Along with others, I have no understanding of the term pre-relationship. You are either in a relationship or not. It sounds like you are not. I don't know what your issues are, but I honestly think you should work on those before you work on a relationship, with this man or any other.

SleepingStandingUp · 27/09/2018 16:30

OP do you like him, as a person?

Do you have fun together?

Do you think you'd enjoy snogging him?

Does he show any sign of wanting to snog you?

It sounds like you like him as more than friends and you're angry that you've let yourself fall for someone

LanguidLobster · 27/09/2018 16:31

QuaterMiss it just feels like we're heading towards a relationship but aren't actually in one.

I mean I do sleep on top of him on the sofa and for some godforsaken reason he feels like he needs to pay me compliments like I'm pretty which he doesn't need to. Nothing else has happened.

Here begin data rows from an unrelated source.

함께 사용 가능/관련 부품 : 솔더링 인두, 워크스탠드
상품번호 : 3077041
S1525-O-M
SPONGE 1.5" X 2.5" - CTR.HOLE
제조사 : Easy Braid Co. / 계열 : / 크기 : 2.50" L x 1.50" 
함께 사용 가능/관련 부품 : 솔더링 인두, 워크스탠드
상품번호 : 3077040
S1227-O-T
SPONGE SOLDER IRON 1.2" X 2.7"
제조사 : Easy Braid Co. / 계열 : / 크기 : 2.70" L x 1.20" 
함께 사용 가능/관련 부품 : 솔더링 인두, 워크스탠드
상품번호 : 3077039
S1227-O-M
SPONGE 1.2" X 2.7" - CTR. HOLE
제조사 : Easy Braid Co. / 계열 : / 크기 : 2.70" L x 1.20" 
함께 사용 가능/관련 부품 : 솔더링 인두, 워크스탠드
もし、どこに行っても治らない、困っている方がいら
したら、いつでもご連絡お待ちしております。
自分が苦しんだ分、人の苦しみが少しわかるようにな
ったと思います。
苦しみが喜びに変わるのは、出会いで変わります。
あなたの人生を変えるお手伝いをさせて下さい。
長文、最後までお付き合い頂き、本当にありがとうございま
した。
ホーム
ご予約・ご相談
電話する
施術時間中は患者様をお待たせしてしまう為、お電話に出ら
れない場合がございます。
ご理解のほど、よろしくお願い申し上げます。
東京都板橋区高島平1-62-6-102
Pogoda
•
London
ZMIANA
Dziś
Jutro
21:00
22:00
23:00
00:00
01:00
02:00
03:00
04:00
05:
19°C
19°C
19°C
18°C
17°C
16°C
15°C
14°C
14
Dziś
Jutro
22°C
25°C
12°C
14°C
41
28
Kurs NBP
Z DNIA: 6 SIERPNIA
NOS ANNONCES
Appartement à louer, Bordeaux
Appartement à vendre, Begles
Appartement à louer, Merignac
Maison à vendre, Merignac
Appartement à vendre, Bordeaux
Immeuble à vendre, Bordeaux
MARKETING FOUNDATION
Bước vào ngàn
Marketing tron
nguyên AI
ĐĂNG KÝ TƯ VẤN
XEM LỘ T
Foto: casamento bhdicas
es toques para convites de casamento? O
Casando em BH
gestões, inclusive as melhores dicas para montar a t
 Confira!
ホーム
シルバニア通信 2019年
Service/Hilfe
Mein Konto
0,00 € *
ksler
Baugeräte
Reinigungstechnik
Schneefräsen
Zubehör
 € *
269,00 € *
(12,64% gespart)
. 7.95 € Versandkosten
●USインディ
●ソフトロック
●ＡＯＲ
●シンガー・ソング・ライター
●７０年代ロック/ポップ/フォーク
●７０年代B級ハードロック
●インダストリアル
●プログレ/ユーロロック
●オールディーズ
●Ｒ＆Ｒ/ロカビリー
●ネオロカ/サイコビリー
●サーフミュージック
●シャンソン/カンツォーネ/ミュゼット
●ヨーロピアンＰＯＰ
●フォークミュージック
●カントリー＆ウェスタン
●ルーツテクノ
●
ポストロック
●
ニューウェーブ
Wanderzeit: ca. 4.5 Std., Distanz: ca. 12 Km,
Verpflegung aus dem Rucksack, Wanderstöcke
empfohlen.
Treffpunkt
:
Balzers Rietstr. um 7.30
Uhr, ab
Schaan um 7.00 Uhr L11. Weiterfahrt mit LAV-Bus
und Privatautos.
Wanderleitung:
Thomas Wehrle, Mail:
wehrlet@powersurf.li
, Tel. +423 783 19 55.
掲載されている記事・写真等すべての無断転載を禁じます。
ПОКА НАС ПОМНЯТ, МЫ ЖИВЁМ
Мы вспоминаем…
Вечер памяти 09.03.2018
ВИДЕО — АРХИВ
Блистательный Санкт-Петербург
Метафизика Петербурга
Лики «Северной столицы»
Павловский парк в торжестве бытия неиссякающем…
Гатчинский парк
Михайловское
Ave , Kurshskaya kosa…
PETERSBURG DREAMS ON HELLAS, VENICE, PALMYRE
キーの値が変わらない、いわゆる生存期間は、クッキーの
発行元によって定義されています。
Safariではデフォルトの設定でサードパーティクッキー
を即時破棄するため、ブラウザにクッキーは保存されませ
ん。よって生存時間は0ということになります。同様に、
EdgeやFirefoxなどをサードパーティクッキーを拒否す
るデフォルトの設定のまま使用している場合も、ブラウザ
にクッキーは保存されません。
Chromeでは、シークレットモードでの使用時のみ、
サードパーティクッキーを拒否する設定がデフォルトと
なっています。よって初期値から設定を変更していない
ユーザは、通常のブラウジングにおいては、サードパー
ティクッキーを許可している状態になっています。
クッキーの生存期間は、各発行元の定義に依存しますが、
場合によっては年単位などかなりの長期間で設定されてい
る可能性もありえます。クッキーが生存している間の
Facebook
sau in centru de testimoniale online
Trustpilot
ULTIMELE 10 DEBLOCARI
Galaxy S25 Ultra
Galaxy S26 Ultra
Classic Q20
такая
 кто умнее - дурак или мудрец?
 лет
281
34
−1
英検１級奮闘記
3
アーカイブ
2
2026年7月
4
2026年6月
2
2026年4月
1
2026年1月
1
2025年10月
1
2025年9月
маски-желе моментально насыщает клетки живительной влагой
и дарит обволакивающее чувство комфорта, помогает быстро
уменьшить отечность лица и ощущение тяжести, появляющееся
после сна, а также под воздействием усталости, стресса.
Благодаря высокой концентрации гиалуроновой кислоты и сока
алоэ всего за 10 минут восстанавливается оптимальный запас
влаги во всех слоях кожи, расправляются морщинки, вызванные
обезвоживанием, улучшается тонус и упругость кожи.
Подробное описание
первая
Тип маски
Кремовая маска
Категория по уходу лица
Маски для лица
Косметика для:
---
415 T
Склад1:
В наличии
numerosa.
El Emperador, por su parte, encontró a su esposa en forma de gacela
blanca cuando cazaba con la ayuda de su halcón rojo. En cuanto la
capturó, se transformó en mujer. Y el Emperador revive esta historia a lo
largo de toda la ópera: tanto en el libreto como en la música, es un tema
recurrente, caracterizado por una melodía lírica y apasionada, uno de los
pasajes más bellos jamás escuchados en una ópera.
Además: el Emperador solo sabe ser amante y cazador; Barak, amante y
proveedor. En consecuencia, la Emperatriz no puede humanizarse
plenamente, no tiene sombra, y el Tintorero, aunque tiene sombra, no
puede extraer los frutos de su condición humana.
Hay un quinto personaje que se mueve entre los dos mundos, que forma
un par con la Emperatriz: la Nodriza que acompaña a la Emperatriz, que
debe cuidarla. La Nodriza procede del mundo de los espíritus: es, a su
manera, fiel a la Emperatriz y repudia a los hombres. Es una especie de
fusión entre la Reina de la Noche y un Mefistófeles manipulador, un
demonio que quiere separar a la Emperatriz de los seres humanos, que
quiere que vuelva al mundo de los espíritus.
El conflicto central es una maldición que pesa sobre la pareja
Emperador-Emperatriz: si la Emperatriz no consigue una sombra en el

He'd be quite amused if he knew MN were telling me to go shag him. Anyway will prob see him later so will try to have a chat (and not catnap on top of him)

OP posts:
NotTheFordType · 27/09/2018 16:32

I don't think you're angry at him. You're angry because you feel society expects you to perform femininity.

Presumably he first met you when you were your normal self and didn't run in horror. If you stopped performing the femininity that you don't want to, I reckon he'd be relieved that your normal, less-prickly personality has returned.